Mirlene, de 38 años, delgada, pequeña y de actitud dura, llegó a México hace seis meses, en diciembre de 2020. Vino de Brasil, donde vivió y trabajó durante dos años en una farmacéutica —en Haití estudió la licenciatura en Farmacología—, así que el empleo resultó ser una buena oportunidad. Edmond, por su parte, está en el país desde 2018, donde ha trabajado en maquilas. Después de varios años separados, con un nuevo gobierno estadounidense supuestamente más abierto, Mirlene decidió alcanzar a su marido para solicitar asilo juntos. Sin embargo, mientras aguardan, la situación económica los ha obligado a vivir en el albergue.
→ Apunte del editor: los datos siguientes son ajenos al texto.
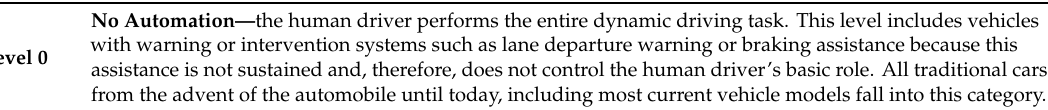
Table 1. SAE International’s levels of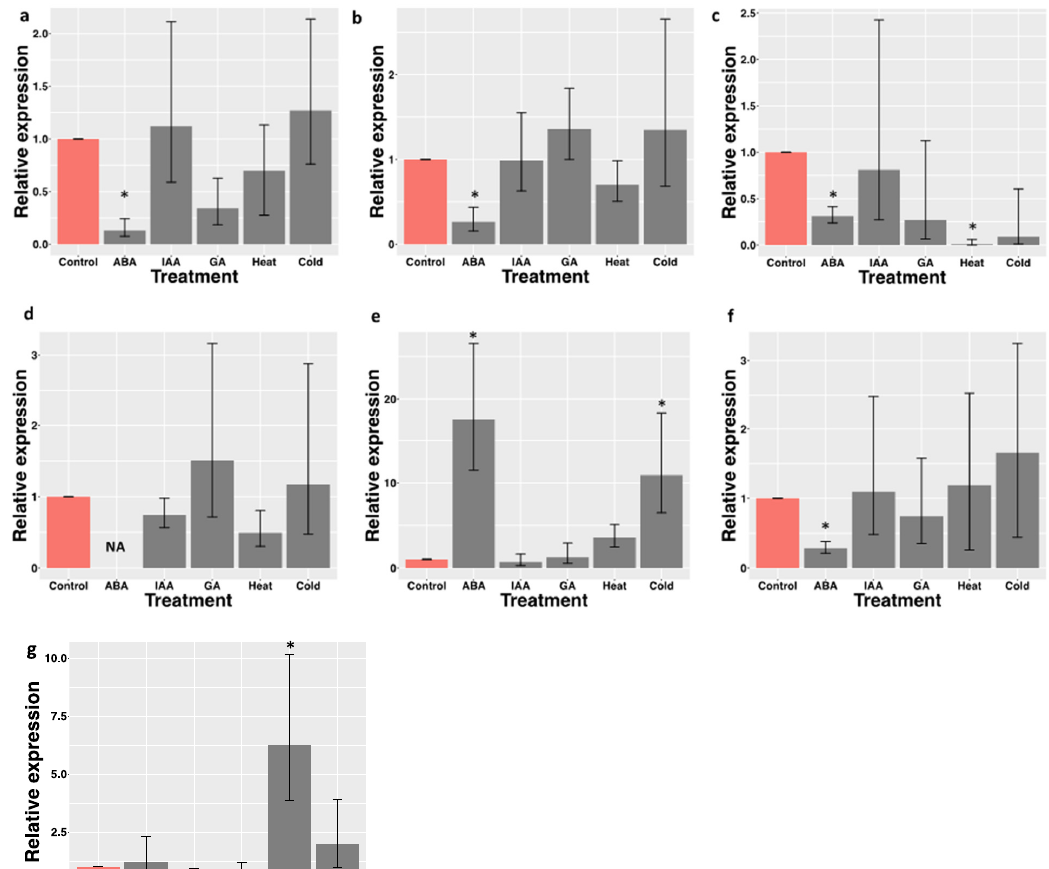
Figure 7. Relative expression analysis of putative terpene biosynthetic genes in S. hispanica leaves exposed to abiotic stress (heat and cold) and hormone treatments. ABA: abscisic acid; IAA: indole acetic acid; GA: gibberellic acid. a) Sh_contig_19087; b) Sh_contig_46958; c) Sh_contig_57906; d) Sh_contig_42579; e) Sh_contig_61221; f) Sh_contig_64857 g) Sh_contig_65227. Error bars represent the standard error of the mean (SEM). Asterisks indicate significant differences ( P < 0.05; Student’s t-test).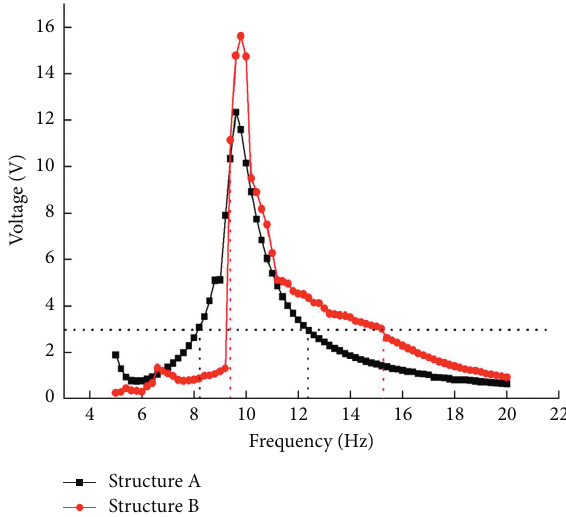
Figure 8: Relation of the frequency-voltage of the structure A and the structure B is given when the initial magnetic distance of the structure B is 15 mm.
Edmond no tiene un trabajo fijo ni gana lo suficiente para costear una renta y ella no puede conseguir un trabajo sin la residencia mexicana.
Hace dos meses que Mirlene comenzó a vender pan y café por las mañanas a los que se alojan en la iglesia Embajadores de Jesús; se le ocurrió también vender dulces, paletas, mazapanes, cacahuates: una idea de emprendimiento, porque aquí los niños superan en número a los adultos. A la entrada del cuarto donde Mirlene y Edmond duermen, todos los días se forma una fila de pequeños para comprar por lo menos un chicle por un peso, lo más barato del repertorio. Mirlene les indica con monosílabos para qué les alcanza y para qué no, y cuánto le deben por lo que eligen.
También recibe celulares para cargarlos en la conexión de electricidad dentro de su cuarto; tiene todo un sistema de fichas para reconocer a los dueños de los aparatos y cobra diez pesos por entregarlos con la batería al cien por ciento. Este último servicio, dice, no le deja ganancias, porque cada bimestre ella paga el recibo de la luz, pero son una de las dos familias que tienen este privilegio dentro de Pequeña Haití.
De su otra vida, en la otra Haití, Mirlene prefiere no hablar. Es una mujer reservada, cautelosa, podría parecer hosca. El único momento en el que parece bajar un poco la guardia y permitirse ser ella es cuando asiste a la iglesia.
El templo bautista El Calvario, en la colonia Azcona, realiza dos servicios los domingos: el primero, a las nueve de la mañana, en créole y lo preside un pastor haitiano. Mirlene cuenta que ésta es una de las dos iglesias de la ciudad que aún comparten sus instalaciones con pastores y fieles haitianos; la otra es la Primera Iglesia Bautista, que en su momento también fue albergue y ahora únicamente es un lugar de encuentro. El Calvario tiene una cancha de basquetbol, un patio frontal y una construcción modesta con capacidad para recibir a setenta personas y, al fondo, un pequeño escenario donde hay un atril con el mensaje: “Santifícalos en tu verdad. Tu palabra es verdad”.
En este último domingo de junio llegaron casi cincuenta haitianos afrodescendientes que viven en Tijuana. De pronto un grupo musical, acompañado por la voz de una mujer que hace los coros, ambienta la ceremonia religiosa en un subibaja emocional. Interpretan una primera canción en creóle con parsimonia. Luego un hombre recita una larga letanía y, para cuando termina, la música regresa con una melodía festiva con la que el público baila y aplaude, y culmina en un clímax, con el que todos parecen estar conectados. Se escuchan lamentos; varios más lloran.
—¡Alelouya!— les pide el guía de la ceremonia.
—¡Alelouya!—responde el público.
—¡Mèsi Seyè mwen! [Gracias señor].
—¡Mèsi Seyè mwen!—repiten.
Entre el público, mientras entona los cantos, escucha el sermón y repite las plegarias, Mirlene se coloca de espaldas mirando a la pared. Pareciera no querer saber nada de quienes la rodean y, por momentos, entra en una especie de trance. Aislada.
Sus compañeros del albergue también se transforman: se muestran alegres, festivos, pero luego vulnerables, apesadumbrados. Es un acto de intimidad y catarsis.
Esta comunidad, que se reúne cada ocho días y se disuelve al cabo de una hora, es la que más parece ser la auténtica Pequeña Haití. Volverán la semana siguiente, si no se resuelven sus plegarias, si la espera en Tijuana continúa.